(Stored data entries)
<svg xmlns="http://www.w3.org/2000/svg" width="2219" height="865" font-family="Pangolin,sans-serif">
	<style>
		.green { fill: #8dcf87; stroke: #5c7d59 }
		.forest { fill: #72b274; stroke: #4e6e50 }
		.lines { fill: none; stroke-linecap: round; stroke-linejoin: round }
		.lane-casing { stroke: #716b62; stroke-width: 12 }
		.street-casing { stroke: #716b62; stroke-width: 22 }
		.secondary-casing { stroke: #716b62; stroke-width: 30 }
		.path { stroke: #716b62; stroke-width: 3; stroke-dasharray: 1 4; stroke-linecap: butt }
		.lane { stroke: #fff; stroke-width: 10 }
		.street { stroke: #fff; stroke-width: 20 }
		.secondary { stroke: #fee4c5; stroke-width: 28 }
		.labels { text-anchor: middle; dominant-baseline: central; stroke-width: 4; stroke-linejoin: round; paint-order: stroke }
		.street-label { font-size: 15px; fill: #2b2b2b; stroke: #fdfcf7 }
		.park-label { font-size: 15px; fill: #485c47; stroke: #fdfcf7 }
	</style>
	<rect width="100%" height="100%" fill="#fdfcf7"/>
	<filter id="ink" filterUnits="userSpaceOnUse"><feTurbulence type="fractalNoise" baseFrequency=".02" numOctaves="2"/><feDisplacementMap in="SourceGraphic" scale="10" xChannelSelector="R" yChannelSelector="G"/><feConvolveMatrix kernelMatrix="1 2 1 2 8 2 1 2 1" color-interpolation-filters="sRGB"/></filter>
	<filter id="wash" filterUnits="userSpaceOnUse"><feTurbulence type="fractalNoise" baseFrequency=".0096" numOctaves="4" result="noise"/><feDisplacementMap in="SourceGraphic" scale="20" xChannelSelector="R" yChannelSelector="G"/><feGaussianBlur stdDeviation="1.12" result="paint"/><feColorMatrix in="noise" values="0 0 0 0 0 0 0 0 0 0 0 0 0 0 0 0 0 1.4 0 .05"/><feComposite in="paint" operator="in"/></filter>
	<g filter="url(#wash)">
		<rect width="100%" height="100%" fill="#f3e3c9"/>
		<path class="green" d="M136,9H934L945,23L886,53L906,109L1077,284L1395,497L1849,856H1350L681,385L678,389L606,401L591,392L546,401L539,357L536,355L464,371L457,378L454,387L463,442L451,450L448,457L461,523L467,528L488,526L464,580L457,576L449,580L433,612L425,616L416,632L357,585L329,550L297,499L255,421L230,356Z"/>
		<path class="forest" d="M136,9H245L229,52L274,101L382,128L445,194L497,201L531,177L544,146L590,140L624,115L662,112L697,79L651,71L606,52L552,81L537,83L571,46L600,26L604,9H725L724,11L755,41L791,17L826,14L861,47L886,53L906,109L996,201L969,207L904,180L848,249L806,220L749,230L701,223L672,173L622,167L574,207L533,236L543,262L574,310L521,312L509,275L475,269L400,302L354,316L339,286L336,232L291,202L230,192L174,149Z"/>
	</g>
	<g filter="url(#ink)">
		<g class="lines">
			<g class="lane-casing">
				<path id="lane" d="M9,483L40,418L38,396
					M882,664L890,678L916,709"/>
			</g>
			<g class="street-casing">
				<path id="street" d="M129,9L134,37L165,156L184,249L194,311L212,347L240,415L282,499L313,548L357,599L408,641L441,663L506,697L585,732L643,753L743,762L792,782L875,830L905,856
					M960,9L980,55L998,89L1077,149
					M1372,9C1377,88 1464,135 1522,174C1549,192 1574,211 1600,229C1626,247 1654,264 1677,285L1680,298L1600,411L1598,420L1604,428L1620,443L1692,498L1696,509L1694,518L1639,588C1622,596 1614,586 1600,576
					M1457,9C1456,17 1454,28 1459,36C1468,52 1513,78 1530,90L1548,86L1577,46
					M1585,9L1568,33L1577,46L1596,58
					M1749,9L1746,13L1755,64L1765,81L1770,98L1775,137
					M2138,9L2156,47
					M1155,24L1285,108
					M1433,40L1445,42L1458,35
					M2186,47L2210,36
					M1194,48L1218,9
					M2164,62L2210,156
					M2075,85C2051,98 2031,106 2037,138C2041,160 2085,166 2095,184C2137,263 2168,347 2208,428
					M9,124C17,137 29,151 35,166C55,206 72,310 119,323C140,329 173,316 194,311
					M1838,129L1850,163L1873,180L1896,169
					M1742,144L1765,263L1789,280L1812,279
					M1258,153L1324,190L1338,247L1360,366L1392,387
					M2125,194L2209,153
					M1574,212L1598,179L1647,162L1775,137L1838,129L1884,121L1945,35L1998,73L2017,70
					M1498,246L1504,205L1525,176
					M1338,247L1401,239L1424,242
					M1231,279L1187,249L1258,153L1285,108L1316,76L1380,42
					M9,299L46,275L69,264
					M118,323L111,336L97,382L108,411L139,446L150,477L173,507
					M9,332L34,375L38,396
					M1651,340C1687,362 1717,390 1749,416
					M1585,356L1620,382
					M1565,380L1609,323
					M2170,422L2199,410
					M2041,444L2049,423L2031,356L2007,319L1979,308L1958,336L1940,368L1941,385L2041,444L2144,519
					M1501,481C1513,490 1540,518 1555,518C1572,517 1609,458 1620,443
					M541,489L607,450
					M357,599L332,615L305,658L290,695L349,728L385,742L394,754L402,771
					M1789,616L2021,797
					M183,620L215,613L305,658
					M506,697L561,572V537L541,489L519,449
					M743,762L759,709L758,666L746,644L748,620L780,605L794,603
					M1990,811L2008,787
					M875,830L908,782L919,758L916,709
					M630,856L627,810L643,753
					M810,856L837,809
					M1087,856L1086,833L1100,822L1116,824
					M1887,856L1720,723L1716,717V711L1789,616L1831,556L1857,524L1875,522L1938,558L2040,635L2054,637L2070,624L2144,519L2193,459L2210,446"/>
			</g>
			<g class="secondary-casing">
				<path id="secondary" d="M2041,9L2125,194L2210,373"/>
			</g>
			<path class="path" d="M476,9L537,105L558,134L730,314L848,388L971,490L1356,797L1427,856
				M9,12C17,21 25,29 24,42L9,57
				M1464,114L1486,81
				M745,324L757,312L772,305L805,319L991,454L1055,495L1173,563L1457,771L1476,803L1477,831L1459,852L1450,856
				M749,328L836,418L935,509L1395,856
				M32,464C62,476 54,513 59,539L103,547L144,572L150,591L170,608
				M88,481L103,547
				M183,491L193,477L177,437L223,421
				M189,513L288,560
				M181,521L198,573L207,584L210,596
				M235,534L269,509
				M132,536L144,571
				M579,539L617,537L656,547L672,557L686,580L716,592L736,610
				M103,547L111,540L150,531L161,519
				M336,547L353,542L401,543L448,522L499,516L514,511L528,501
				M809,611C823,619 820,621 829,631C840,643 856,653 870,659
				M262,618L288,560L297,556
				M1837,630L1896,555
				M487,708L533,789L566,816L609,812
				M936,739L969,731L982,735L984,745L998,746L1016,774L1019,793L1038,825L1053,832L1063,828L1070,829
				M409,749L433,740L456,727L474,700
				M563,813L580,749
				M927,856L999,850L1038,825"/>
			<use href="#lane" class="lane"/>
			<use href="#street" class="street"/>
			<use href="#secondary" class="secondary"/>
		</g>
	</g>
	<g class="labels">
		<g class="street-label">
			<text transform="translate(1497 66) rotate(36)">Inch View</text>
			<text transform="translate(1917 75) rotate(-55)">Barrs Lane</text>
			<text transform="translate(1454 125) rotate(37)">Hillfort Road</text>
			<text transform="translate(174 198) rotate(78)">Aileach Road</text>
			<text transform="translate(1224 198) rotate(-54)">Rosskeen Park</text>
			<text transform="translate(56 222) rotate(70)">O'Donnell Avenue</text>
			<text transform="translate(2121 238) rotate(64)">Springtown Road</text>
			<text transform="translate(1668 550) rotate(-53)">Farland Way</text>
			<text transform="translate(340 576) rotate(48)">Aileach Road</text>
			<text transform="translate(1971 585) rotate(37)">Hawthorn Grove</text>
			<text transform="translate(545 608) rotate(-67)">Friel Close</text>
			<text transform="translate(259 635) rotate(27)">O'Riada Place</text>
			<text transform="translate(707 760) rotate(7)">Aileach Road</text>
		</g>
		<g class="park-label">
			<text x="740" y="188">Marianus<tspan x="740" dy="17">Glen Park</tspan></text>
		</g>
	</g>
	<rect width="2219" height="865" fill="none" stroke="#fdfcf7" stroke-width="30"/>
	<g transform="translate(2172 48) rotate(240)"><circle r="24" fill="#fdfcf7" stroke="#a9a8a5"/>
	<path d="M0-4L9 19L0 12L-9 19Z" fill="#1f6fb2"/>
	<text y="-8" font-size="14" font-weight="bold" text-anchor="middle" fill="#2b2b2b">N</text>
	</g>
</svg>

*What you have to do*
Go over the data and return every line that includes the word "lines".

*Solution to the exercise*
		.lines { fill: none; stroke-linecap: round; stroke-linejoin: round }
		<g class="lines">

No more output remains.